Now in his early 50s, Brissett said he saw friends from his primary school days. “Classmates that I hadn’t seen in four decades was such a nostalgic feeling.”

Montego Bay High School girls and regular attendees Veronica Heron and Merlene ‘Princess Jamaica’ Mullings both say not only do they get to fellowship, but they get a chance to do what they love to do, which is charity work for their alma mater.

“I love the fact that when everyone sees me their pockets get a little lighter,” Heron quipped.

Bear Mountain for them is all about family.
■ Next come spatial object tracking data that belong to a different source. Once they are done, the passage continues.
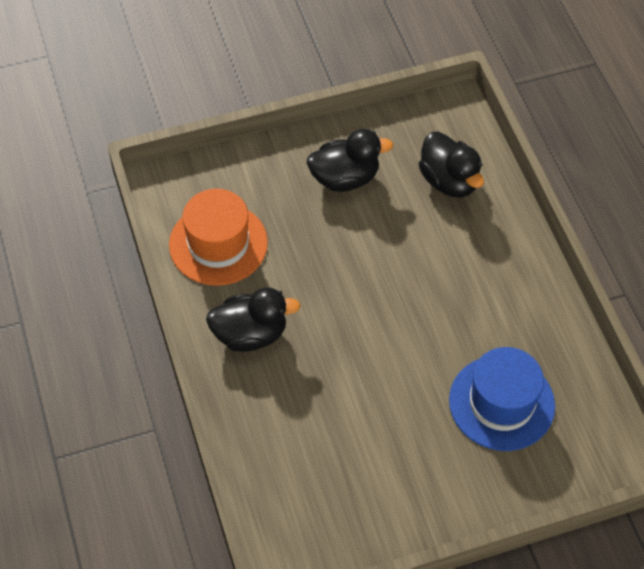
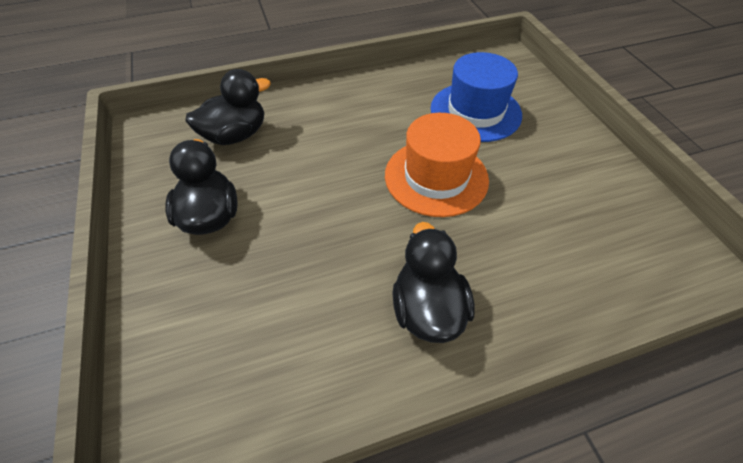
camera: 90 degrees left, 5 degrees down
(218, 244) = (287, 355): orange hat -> orange hat (436, 177)

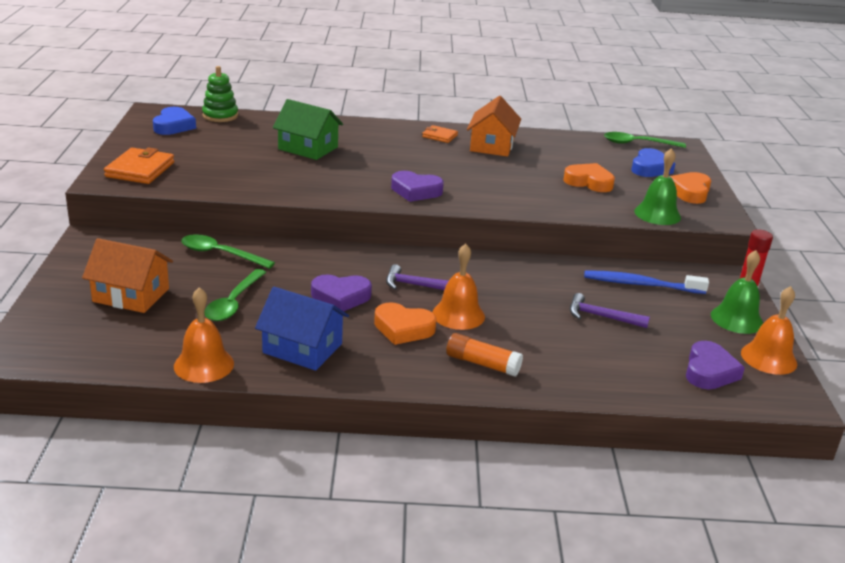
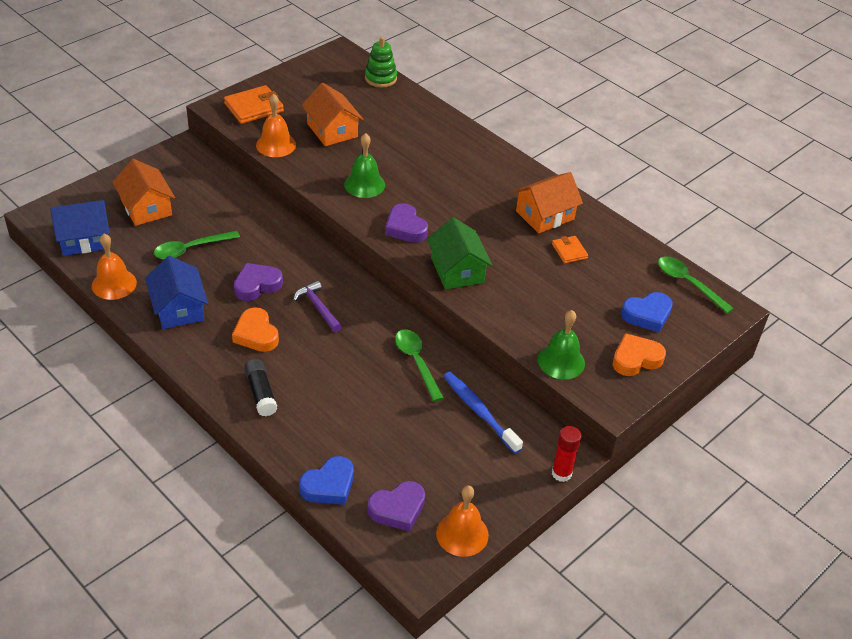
camera: 45 degrees right, 15 degrees up
(106, 348) = (84, 239): none -> blue house
(173, 126) = (333, 74): blue heart -> blue heart (329, 485)
(220, 254) = (237, 205): green spoon -> green spoon (416, 362)
(241, 158) = (332, 130): none -> orange house
(308, 148) = (394, 143): green house -> green house (457, 270)
(341, 297) = (257, 285): purple heart -> purple heart turned 105 degrees clockwise
(439, 136) = (517, 182): orange wallet -> orange wallet (569, 251)
(458, 315) = (306, 347): orange bell -> orange bell (276, 145)
(482, 364) = (261, 393): orange glue stick -> black glue stick
(589, 182) = (561, 297): orange heart -> none
(602, 317) = (400, 416): purple hammer -> none
(736, 319) = (500, 489): green bell -> green bell (364, 184)

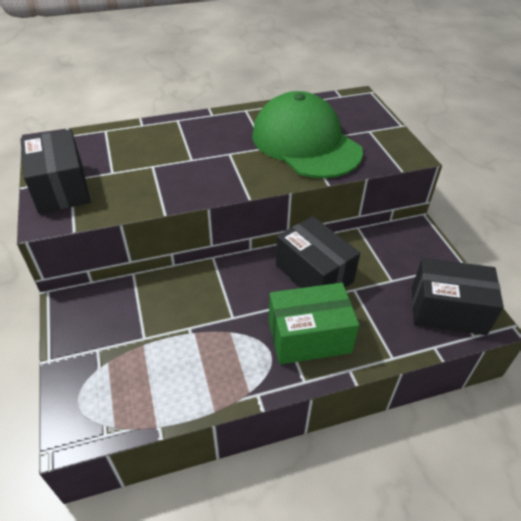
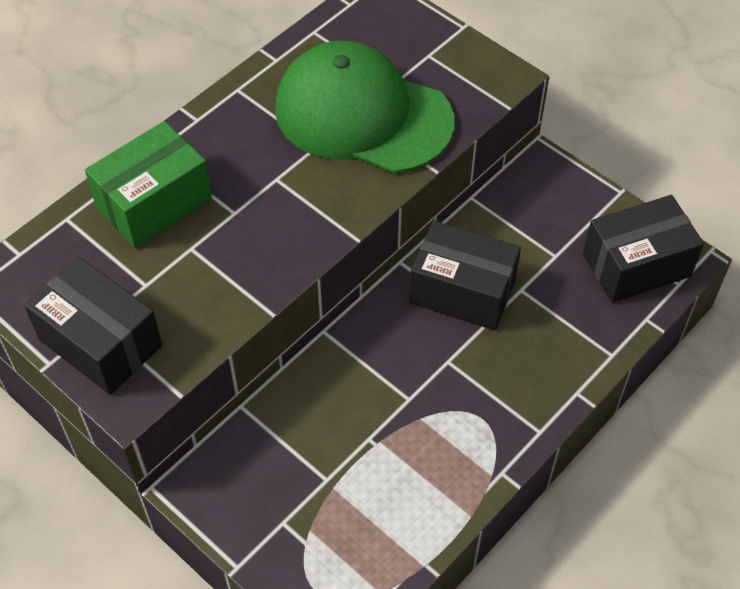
camera: 30 degrees left, 10 degrees up
(309, 337) = (511, 377): green box -> green box (154, 203)

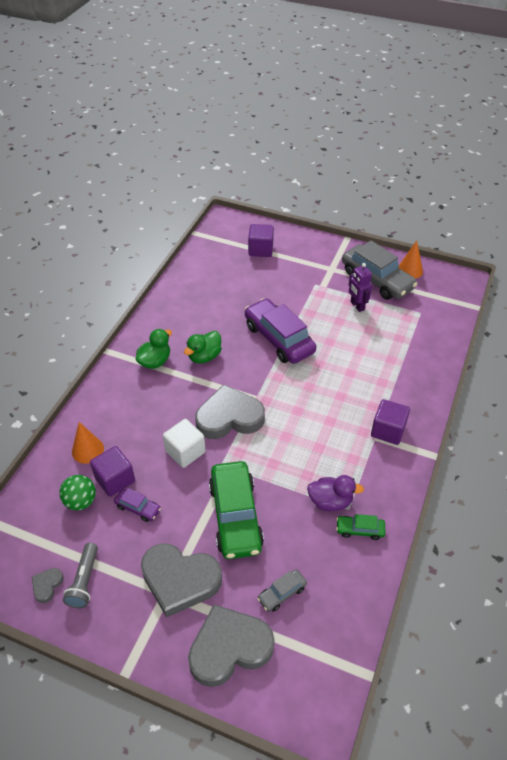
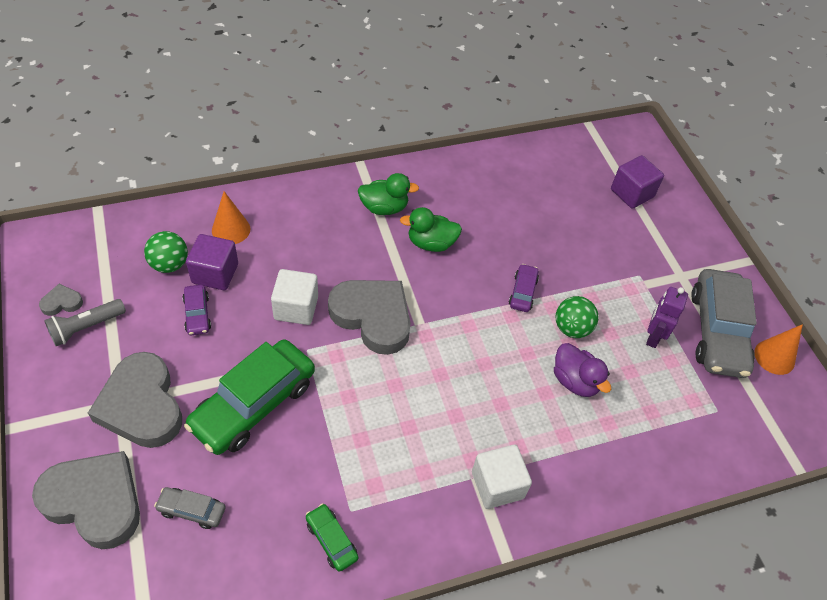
camera: 45 degrees right, 5 degrees up
(279, 338) = (523, 292): purple car -> purple car, size x0.46
(321, 334) = (572, 328): none -> green ball
(330, 501) = (345, 485): purple duck -> purple duck (575, 381)
(388, 430) = (497, 485): purple cube -> white cube

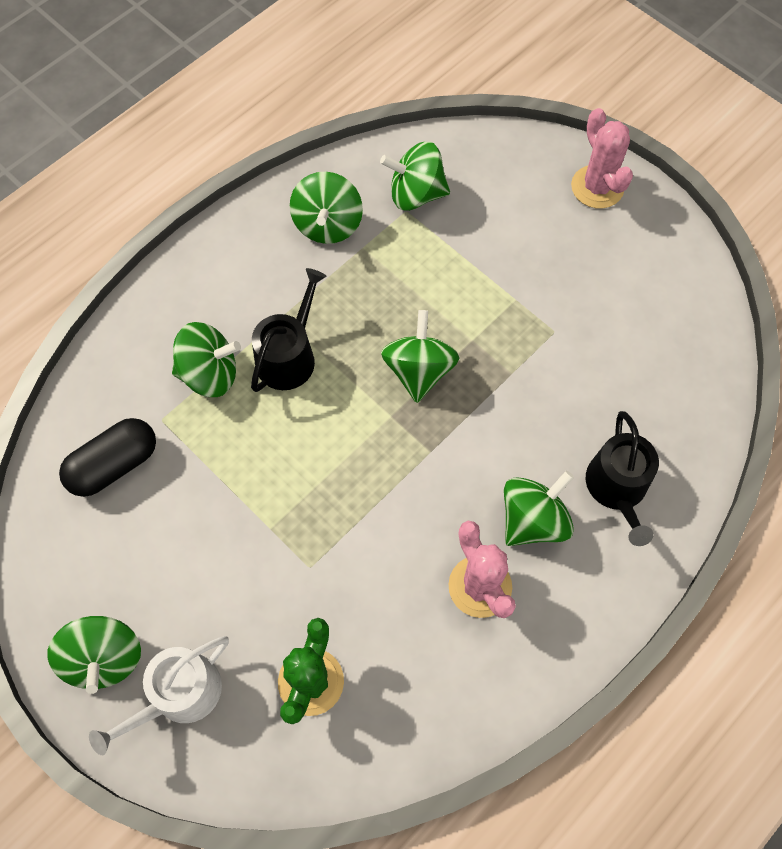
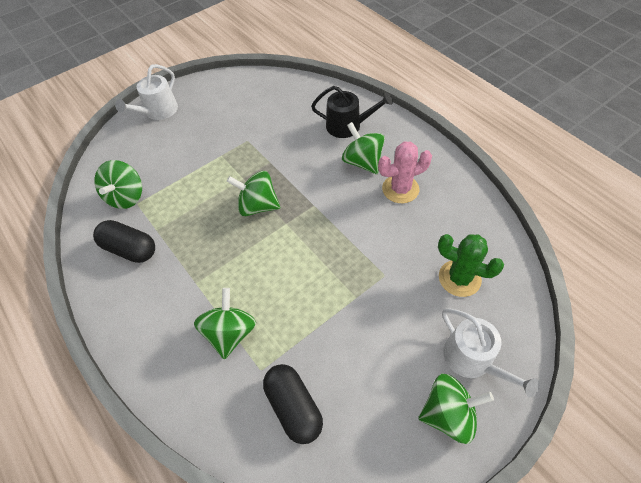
camera: 80 degrees left, 10 degrees down
(289, 356) = (228, 279): black watering can -> none
(328, 225) = (130, 249): green spinning top -> black capsule
(597, 187) = (158, 111): pink cactus -> white watering can

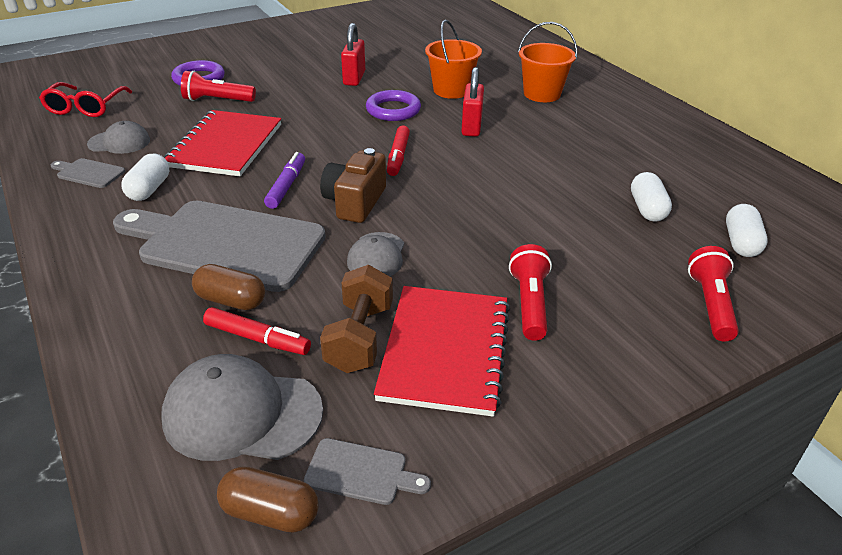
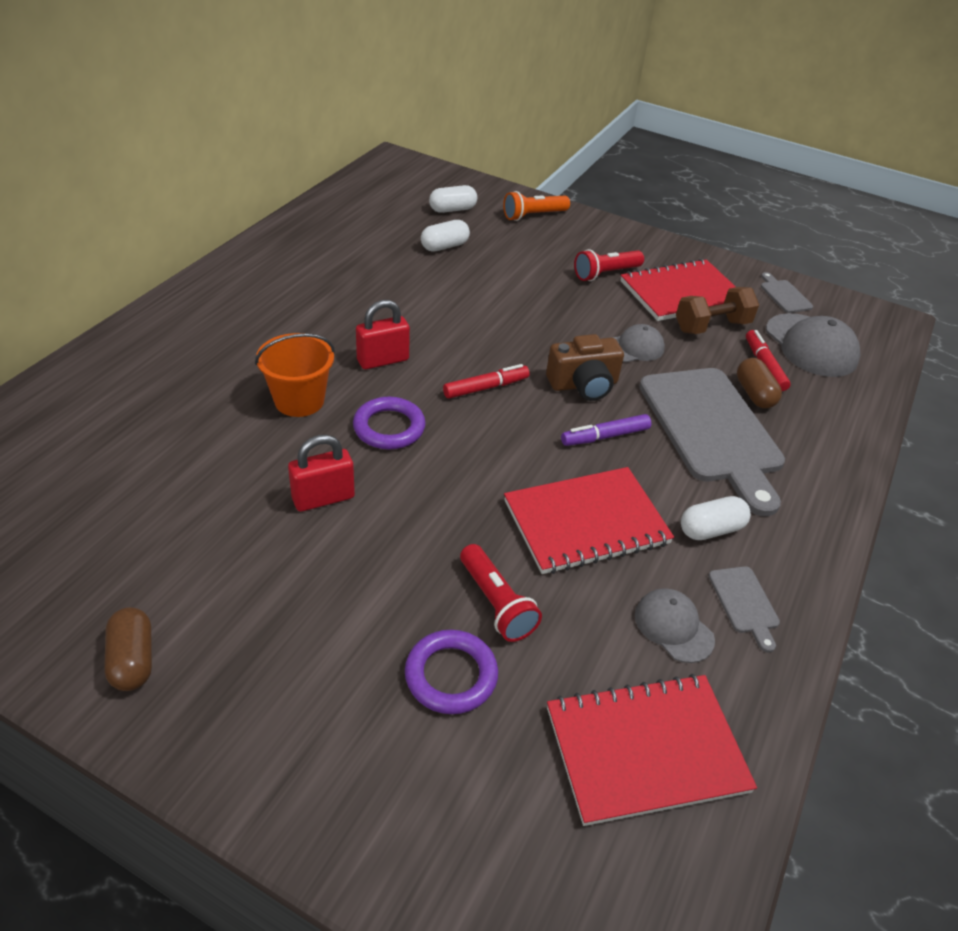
camera: 125 degrees left, 5 degrees up
(85, 107) = (646, 750): red glasses -> red notebook
(270, 512) = (836, 312): brown capsule -> brown capsule (132, 660)
(542, 94) = (261, 334): orange bucket -> none
(710, 304) = (533, 216): red flashlight -> orange flashlight

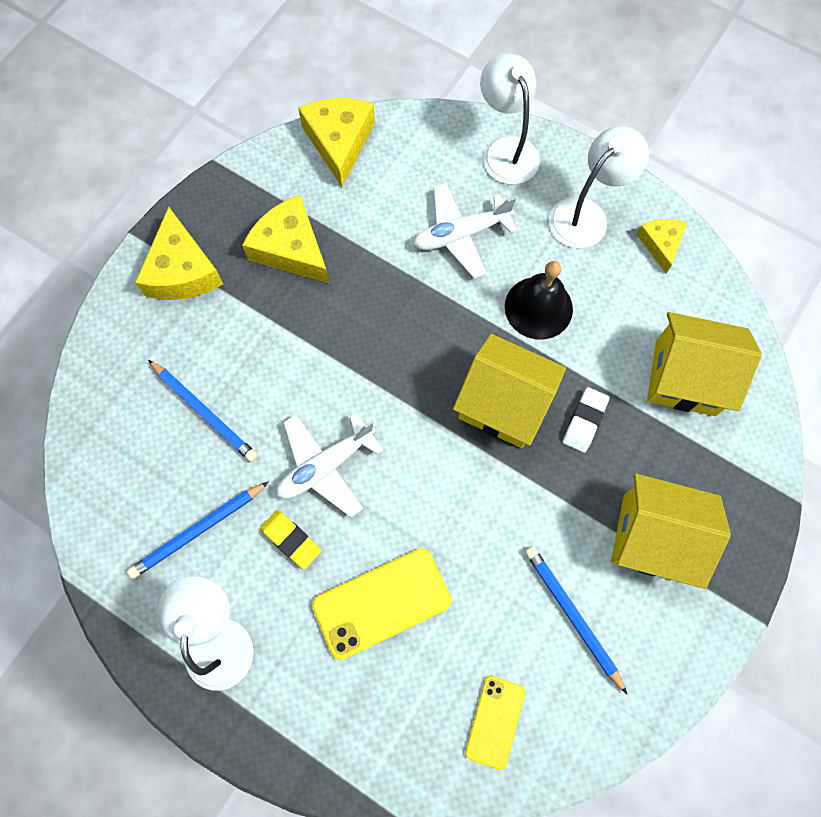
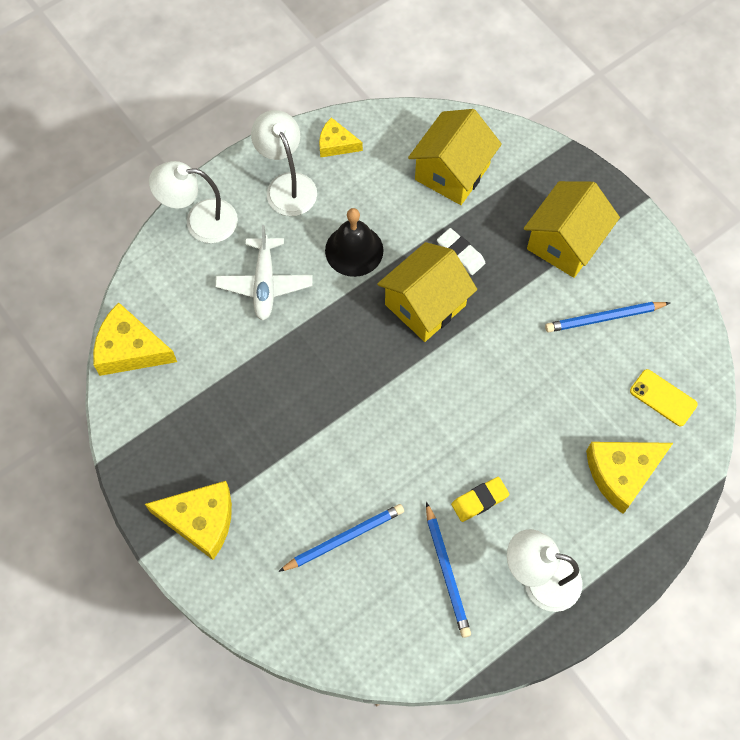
camera: 70 degrees left, 5 degrees down
(291, 249) = (219, 422): yellow cheese -> yellow cheese (622, 473)
(326, 466) = (427, 454): white plane -> none
(382, 603) = (552, 448): yellow phone -> none

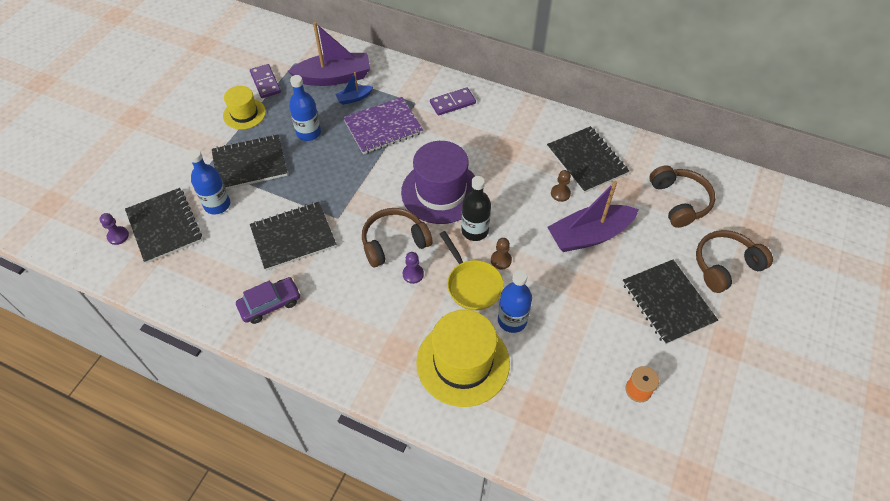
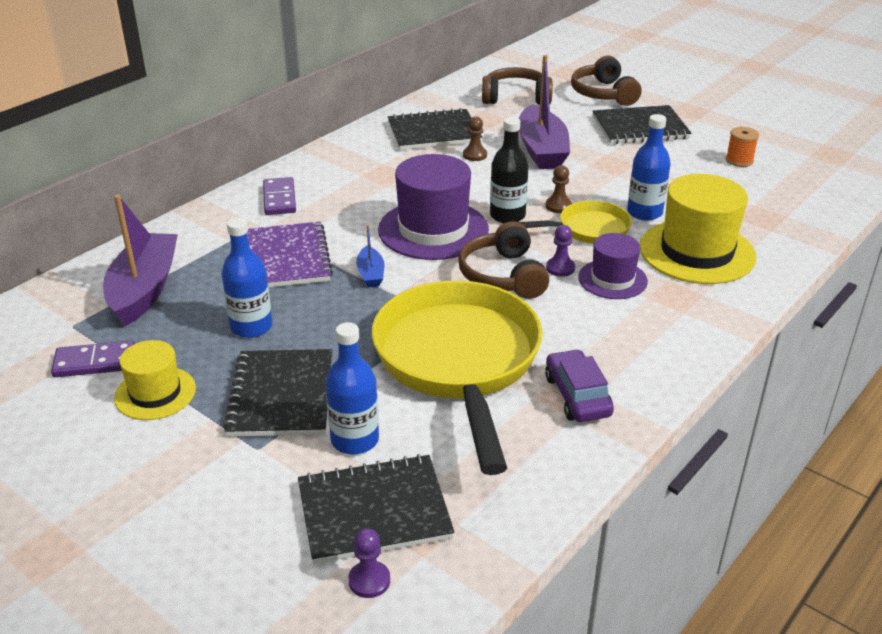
camera: 75 degrees left, 20 degrees down
(293, 237) = (459, 362): black notebook -> yellow pan
(354, 98) = (207, 276): blue boat -> blue boat (371, 274)
(407, 308) = (612, 279): none -> purple hat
“I feel like when I’m at Bear Mountain, I just feel safe. I feel like I’m back in Montego Bay back in the 80s when I was in high school. In particular, this past Bear Mountain, I personally felt love in the air. It was palpable. Everybody had positive vibes. Everybody was showing love and giving love and accepting love,” said Mullings.

According to her, this was the spirit of Bear Mountain. “I don’t think that there’s anything like it. I don’t believe that there’s any other town or community that has a gathering as our Bear Mountain. And I just go because it just rejuvenates me. Reminds me of where I’m coming from,” she added.

Celebrated each year, the second Saturday in August, no less than 700 Jamaicans were in the park facility that accommodated several other nationalities and beliefs.